A phasor is a complex number encoding the amplitude and phase of a sinusoid, transforming time-domain differential equations into algebraic equations. The sinusoid v(t) = Vm·cos(ωt + φ) corresponds to the phasor V = Vm∠φ = Vm·e^(jφ). Differentiation in the time domain (d/dt) becomes multiplication by jω in the phasor domain, eliminating differential equations for sinusoidal steady-state analysis. Phasors represent only the steady-state response after transients have decayed; they do not capture the natural response.
Convert several sinusoids to phasors and back. Verify using Euler's formula: e^(jθ) = cos(θ) + j·sin(θ). Practice adding phasors graphically using phasor diagrams before applying them to circuits with multiple elements.
The problem phasors solve is fundamental: circuits containing capacitors and inductors obey differential equations. Apply a sinusoidal voltage to an RC circuit and the current doesn't follow the voltage instantaneously — it leads or lags depending on the elements and frequency. Solving these differential equations from scratch for every circuit is technically correct but operationally tedious. Phasors provide a systematic shortcut that converts the entire problem into complex algebra, exploiting the mathematical structure of sinusoids.
Start with Euler's formula from your prerequisites: e^(jθ) = cos(θ) + j·sin(θ). A sinusoid v(t) = Vm·cos(ωt + φ) is the real part of Vm·e^(j(ωt+φ)) = Vm·e^(jφ)·e^(jωt). The factor e^(jωt) is identical for every signal in a single-frequency circuit — it's the shared "carrier." The phasor V = Vm∠φ = Vm·e^(jφ) captures the distinctive information: amplitude and phase. When you want the actual time-domain signal back, you multiply by e^(jωt) and take the real part. The phasor is a compressed representation, and the compression is lossless for single-frequency analysis.
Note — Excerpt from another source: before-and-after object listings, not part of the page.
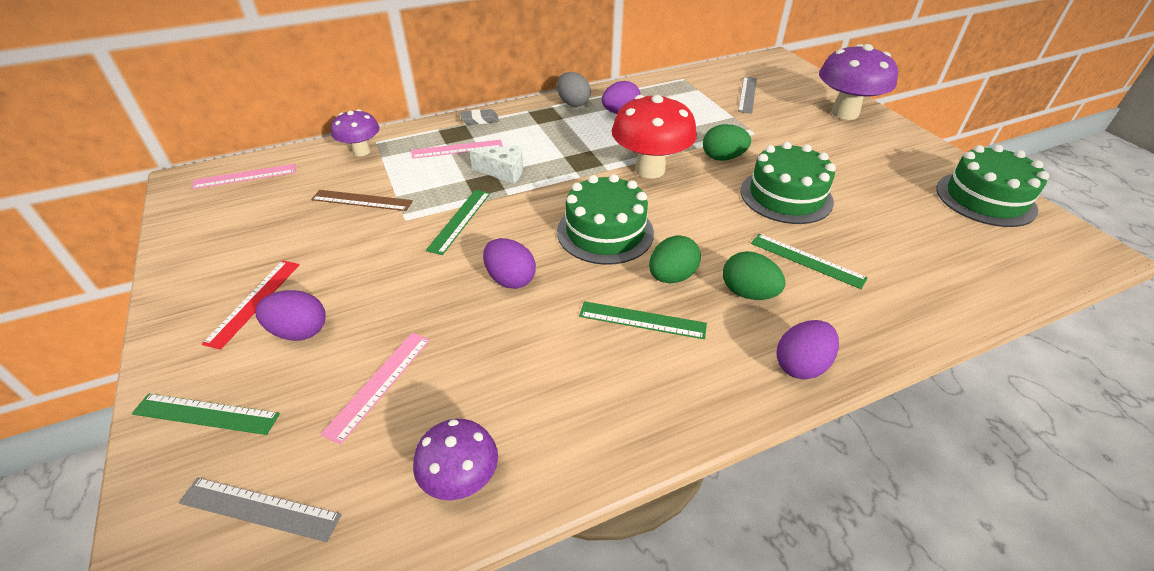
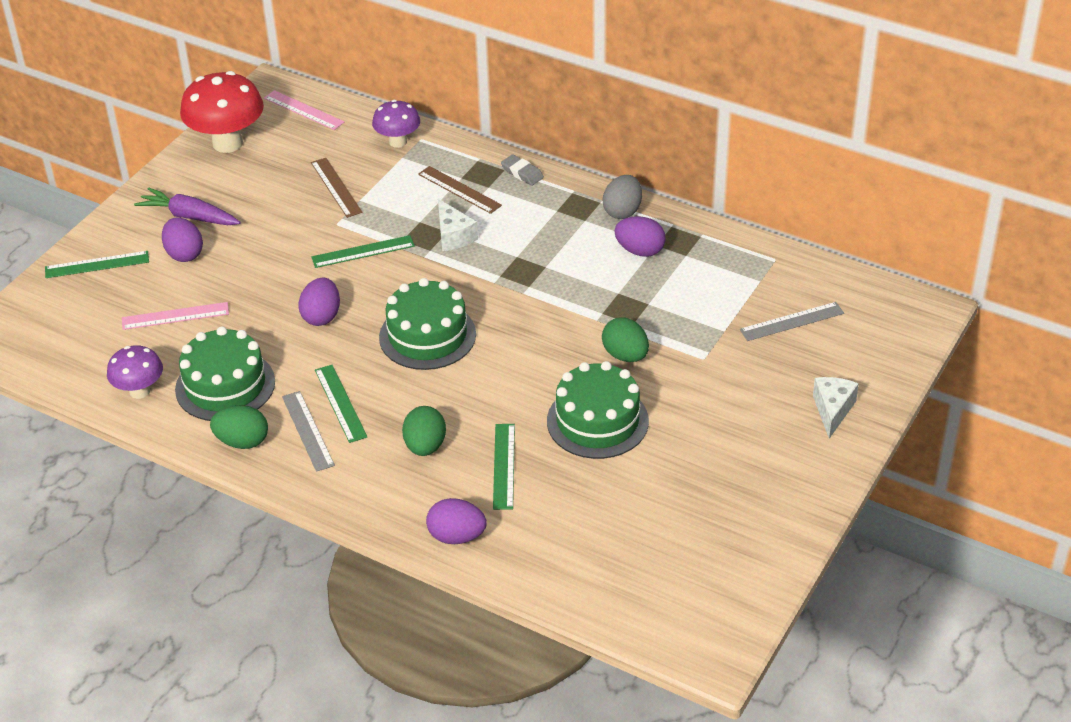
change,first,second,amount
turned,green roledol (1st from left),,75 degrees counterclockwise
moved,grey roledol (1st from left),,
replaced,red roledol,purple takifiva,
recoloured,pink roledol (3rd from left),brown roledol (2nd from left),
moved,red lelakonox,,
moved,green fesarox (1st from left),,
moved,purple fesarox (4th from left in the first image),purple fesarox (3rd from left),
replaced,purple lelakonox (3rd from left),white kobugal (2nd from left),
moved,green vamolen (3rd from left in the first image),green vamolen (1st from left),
The reason phasors eliminate differential equations is a single algebraic fact. If v(t) = Re{V·e^(jωt)}, then dv/dt = Re{jω·V·e^(jωt)}. In the phasor domain, differentiation becomes multiplication by jω — a purely algebraic operation. This means voltage-current relationships for reactive elements simplify into Ohm's-law-like forms: for a capacitor, I = jωC·V; for an inductor, V = jωL·I. You can define impedance Z = V/I for any element — R for a resistor, 1/(jωC) for a capacitor, jωL for an inductor — and then apply every tool from resistive circuit analysis: series and parallel combinations, voltage dividers, mesh currents, node voltages. The entire DC analysis toolkit transfers to AC circuits through this substitution.
One boundary requires careful attention: phasors describe only the sinusoidal steady state. When a source is first connected, the circuit passes through a transient phase as it settles toward the sinusoidal response. This transient, driven by the circuit's natural response (energy stored in capacitors and inductors), decays on the timescale of the circuit's time constants. Phasor analysis does not capture this period — it describes the behavior *after* transients have died out. For many engineering applications — power systems, audio circuits, radio frequency analysis — the transient is brief and the steady state is what matters. But using a phasor solution to describe a circuit's behavior immediately after switching is a consequential error. The complete response is the sum of the particular (phasor) solution and the homogeneous (natural) response, and phasors give only the first part.